I've now discovered a passable workaround that requires my input as far as clicking some numbers but is otherwise auto typed. Good enough for now
-
@jaloopa Eh more power to you.
-
@blakeyrat said in Specific characters and password managers:
If you don't log into the site more than once a month or so, why not just do it manually? Sure it's a pain, but trying to automate it will take more of your net time, and likely fail anyway.
I've tried automating things like that before. Usually goes like spend 2 hours getting it to work, figure that it took a while but it'll be worth it next time, then 2 months later when the next time to login comes, it's broken because the site changed something. Then spend another 2 hours fixing it, repeat indefinitely.
-
@undergroundcode said in Specific characters and password managers:
I've tried automating things like that before. Usually goes like spend 2 hours getting it to work, figure that it took a while but it'll be worth it next time,
-
@hardwaregeek I was thinking of that one, too. Thanks for posting it.
-
@jaloopa said in Specific characters and password managers:
It just seems like such a common spanner to throw in the works for password manager users that you'd think someone would have at least made some attempt to work around it
I've never seen this before, except in old-school game anti-piracy where you had to search the manual for specific words on specific pages.
-
@tsaukpaetra it seems to be a brainworm that's infected British banks in particular. It's ridiculous as it's a huge flashing sign that they don't hash the data
-
@jaloopa not necessarily, they might have stored a hash for each individual digit
-
@robo2 said in Specific characters and password managers:
@jaloopa not necessarily, they might have stored a hash for each individual digit
With the salt being the rest of the password. Genius!
-
@jaloopa said in Specific characters and password managers:
Maybe I could fork KeePass and integrate Selenium scripting into it...

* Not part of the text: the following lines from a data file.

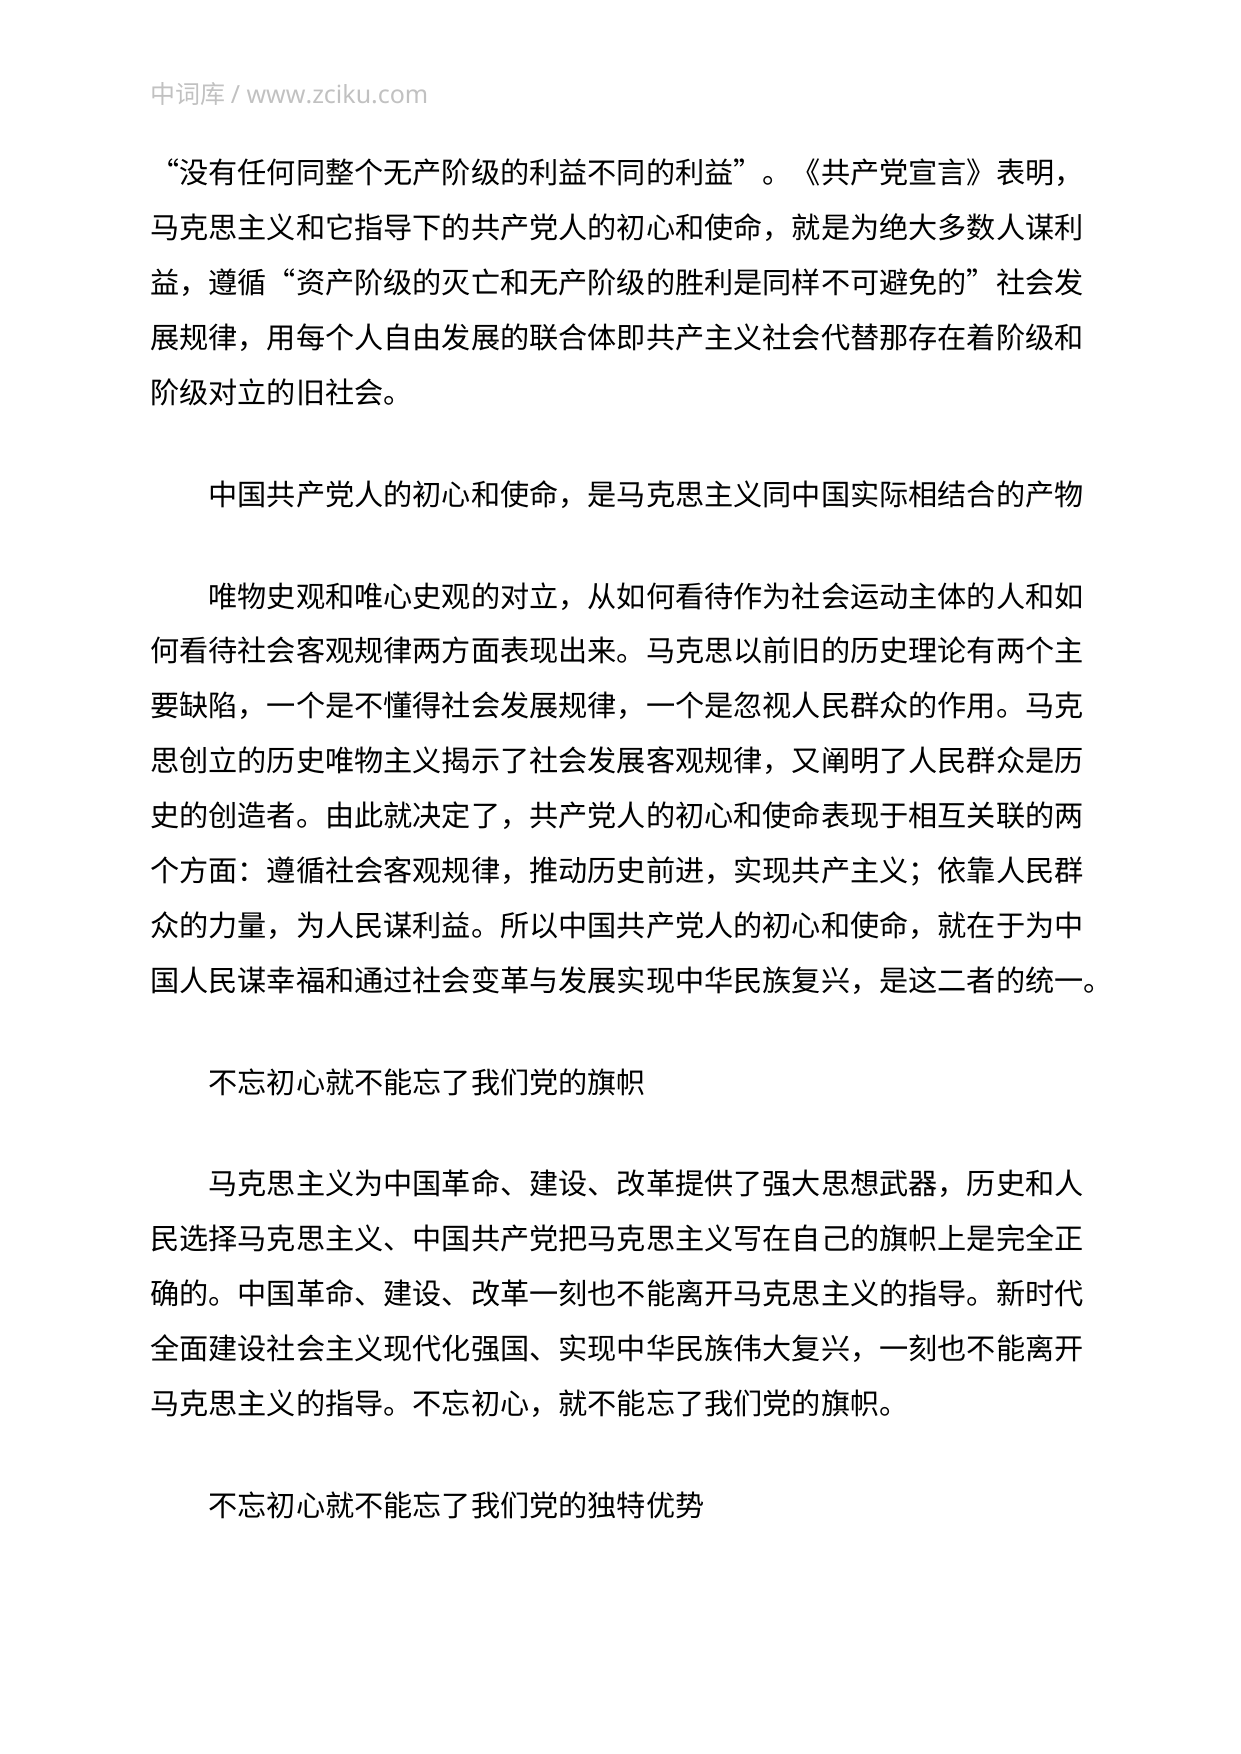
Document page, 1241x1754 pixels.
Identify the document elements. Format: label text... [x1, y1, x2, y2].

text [150, 150, 1090, 412]
text 唯物史观和唯心史观的对立，从如何看待作为社会运动主体的人和如何看待社会客观规律两方面表现出来。马克思以前旧的历史理论有两个主要缺陷，一个是不懂得社会发展规律，一个是忽视人民群众的作用。马克思创立的历史唯物主义揭示了社会发展客观规律，又阐明了人民群众是历史的创造者。由此就决定了，共产党人的初心和使命表现于相互关联的两个方面：遵循社会客观规律，推动历史前进，实现共产主义；依靠人民群众的力量，为人民谋利益。所以中国共产党人的初心和使命，就在于为中国人民谋幸福和通过社会变革与发展实现中华民族复兴，是这二者的统一。 [150, 573, 1090, 1000]
text 马克思主义为中国革命、建设、改革提供了强大思想武器，历史和人民选择马克思主义、中国共产党把马克思主义写在自己的旗帜上是完全正确的。中国革命、建设、改革一刻也不能离开马克思主义的指导。新时代全面建设社会主义现代化强国、实现中华民族伟大复兴，一刻也不能离开马克思主义的指导。不忘初心，就不能忘了我们党的旗帜。 [150, 1161, 1090, 1423]
text 不忘初心就不能忘了我们党的独特优势 [150, 1482, 1090, 1524]
text 中国共产党人的初心和使命，是马克思主义同中国实际相结合的产物 [150, 471, 1090, 514]
text 不忘初心就不能忘了我们党的旗帜 [150, 1059, 1090, 1101]
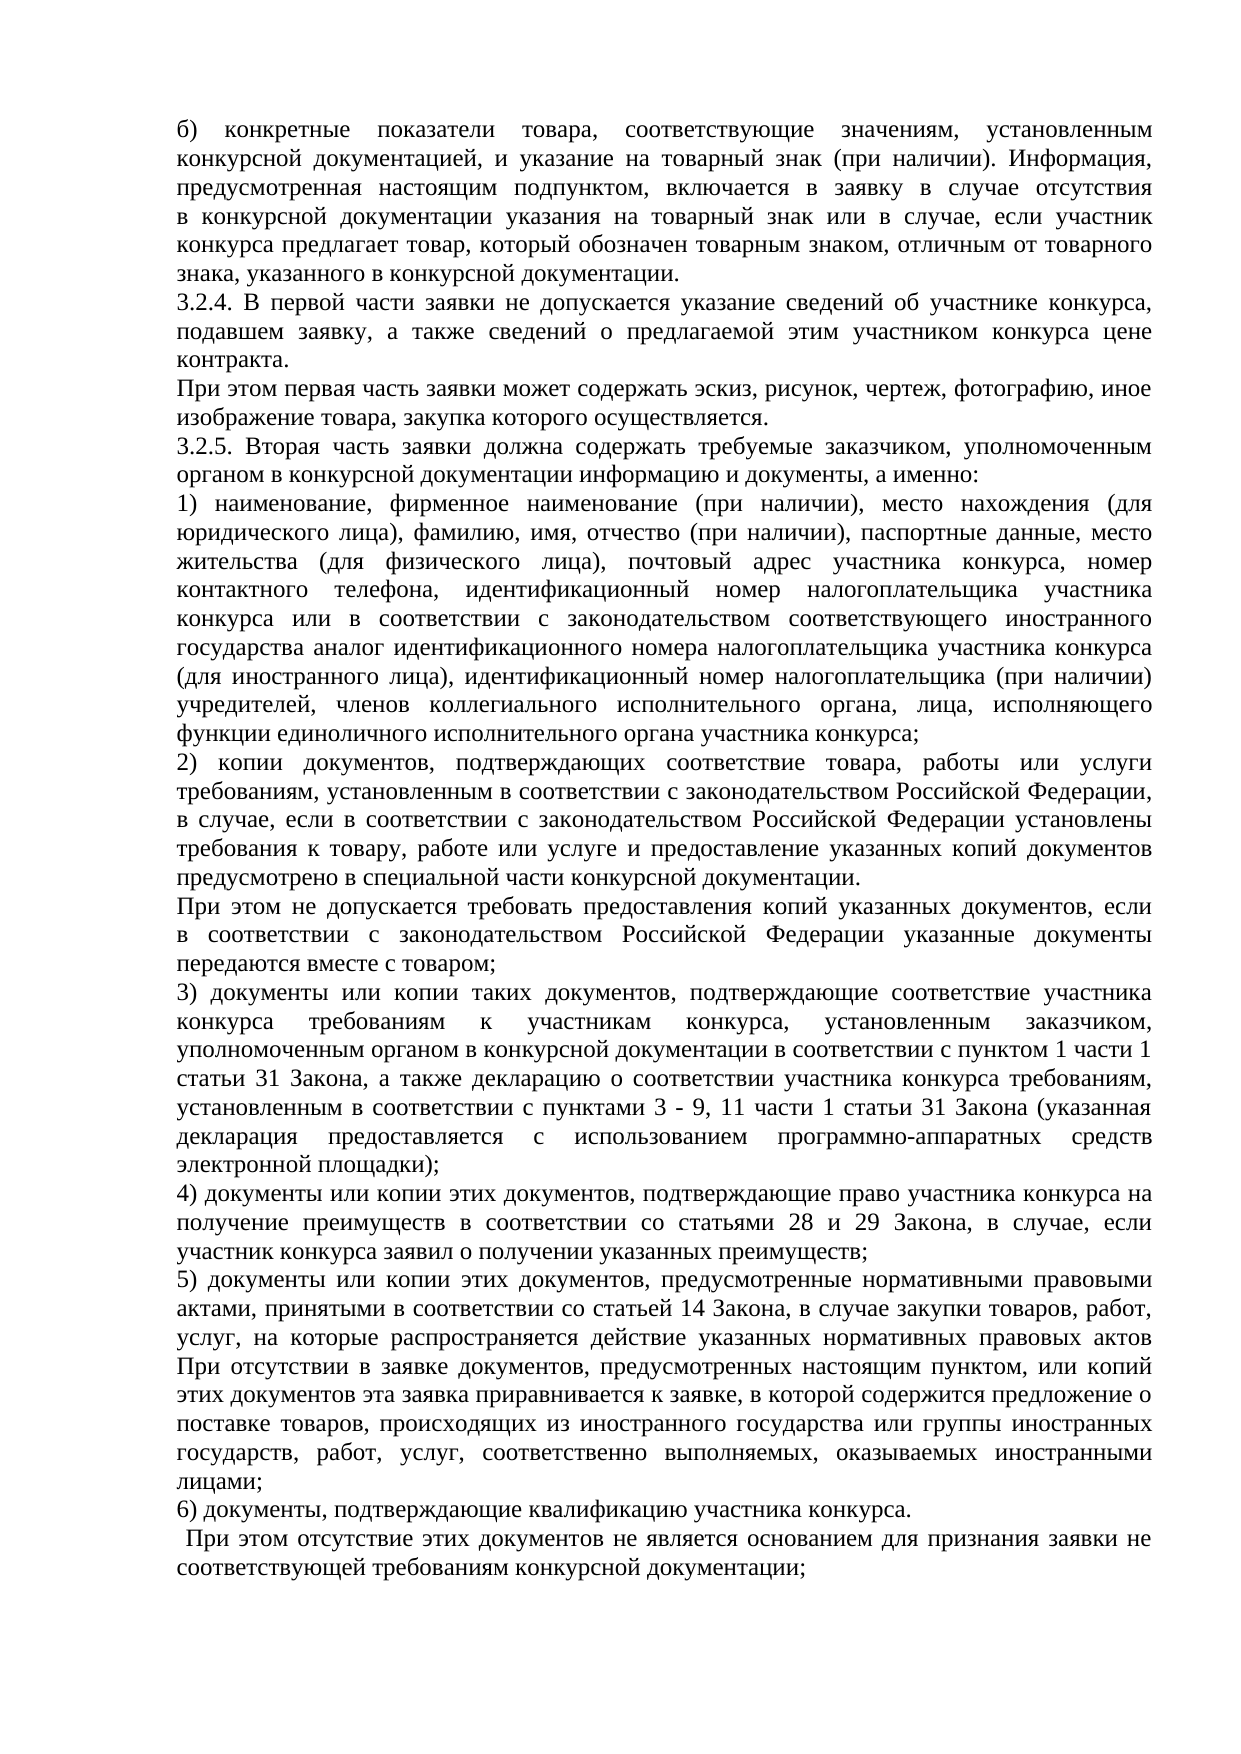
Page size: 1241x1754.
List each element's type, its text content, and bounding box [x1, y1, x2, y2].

text 4) документы или копии этих документов, подтверждающие право участника конкурса на получение преимуществ в соответствии со статьями 28 и 29 Закона, в случае, если участник конкурса заявил о получении указанных преимуществ; [176, 1178, 1153, 1264]
text 6) документы, подтверждающие квалификацию участника конкурса. [176, 1494, 1153, 1523]
text 2) копии документов, подтверждающих соответствие товара, работы или услуги требованиям, установленным в соответствии с законодательством Российской Федерации, в случае, если в соответствии с законодательством Российской Федерации установлены требования к товару, работе или услуге и предоставление указанных копий документов предусмотрено в специальной части конкурсной документации. [176, 747, 1153, 891]
text При этом отсутствие этих документов не является основанием для признания заявки не соответствующей требованиям конкурсной документации; [176, 1523, 1153, 1581]
text 1) наименование, фирменное наименование (при наличии), место нахождения (для юридического лица), фамилию, имя, отчество (при наличии), паспортные данные, место жительства (для физического лица), почтовый адрес участника конкурса, номер контактного телефона, идентификационный номер налогоплательщика участника конкурса или в соответствии с законодательством соответствующего иностранного государства аналог идентификационного номера налогоплательщика участника конкурса (для иностранного лица), идентификационный номер налогоплательщика (при наличии) учредителей, членов коллегиального исполнительного органа, лица, исполняющего функции единоличного исполнительного органа участника конкурса; [176, 488, 1153, 747]
text При этом первая часть заявки может содержать эскиз, рисунок, чертеж, фотографию, иное изображение товара, закупка которого осуществляется. [176, 373, 1153, 431]
text 5) документы или копии этих документов, предусмотренные нормативными правовыми актами, принятыми в соответствии со статьей 14 Закона, в случае закупки товаров, работ, услуг, на которые распространяется действие указанных нормативных правовых актов При отсутствии в заявке документов, предусмотренных настоящим пунктом, или копий этих документов эта заявка приравнивается к заявке, в которой содержится предложение о поставке товаров, происходящих из иностранного государства или группы иностранных государств, работ, услуг, соответственно выполняемых, оказываемых иностранными лицами; [176, 1264, 1153, 1494]
text 3.2.5. Вторая часть заявки должна содержать требуемые заказчиком, уполномоченным органом в конкурсной документации информацию и документы, а именно: [176, 431, 1153, 488]
text 3) документы или копии таких документов, подтверждающие соответствие участника конкурса требованиям к участникам конкурса, установленным заказчиком, уполномоченным органом в конкурсной документации в соответствии с пунктом 1 части 1 статьи 31 Закона, а также декларацию о соответствии участника конкурса требованиям, установленным в соответствии с пунктами 3 - 9, 11 части 1 статьи 31 Закона (указанная декларация предоставляется с использованием программно-аппаратных средств электронной площадки); [176, 977, 1153, 1178]
text При этом не допускается требовать предоставления копий указанных документов, если в соответствии с законодательством Российской Федерации указанные документы передаются вместе с товаром; [176, 891, 1153, 977]
text б) конкретные показатели товара, соответствующие значениям, установленным конкурсной документацией, и указание на товарный знак (при наличии). Информация, предусмотренная настоящим подпунктом, включается в заявку в случае отсутствия в конкурсной документации указания на товарный знак или в случае, если участник конкурса предлагает товар, который обозначен товарным знаком, отличным от товарного знака, указанного в конкурсной документации. [176, 114, 1153, 287]
text 3.2.4. В первой части заявки не допускается указание сведений об участнике конкурса, подавшем заявку, а также сведений о предлагаемой этим участником конкурса цене контракта. [176, 287, 1153, 373]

New contest idea: password manager.
-
@boomzilla said in Specific characters and password managers:
@jaloopa said in Specific characters and password managers:
Maybe I could fork KeePass and integrate Selenium scripting into it...
New contest idea: password manager.
I'll just submit SSDS, if you don't mind...
-
@onyx
Just video tape all your password post-its and archive them in SSDS ... brillant!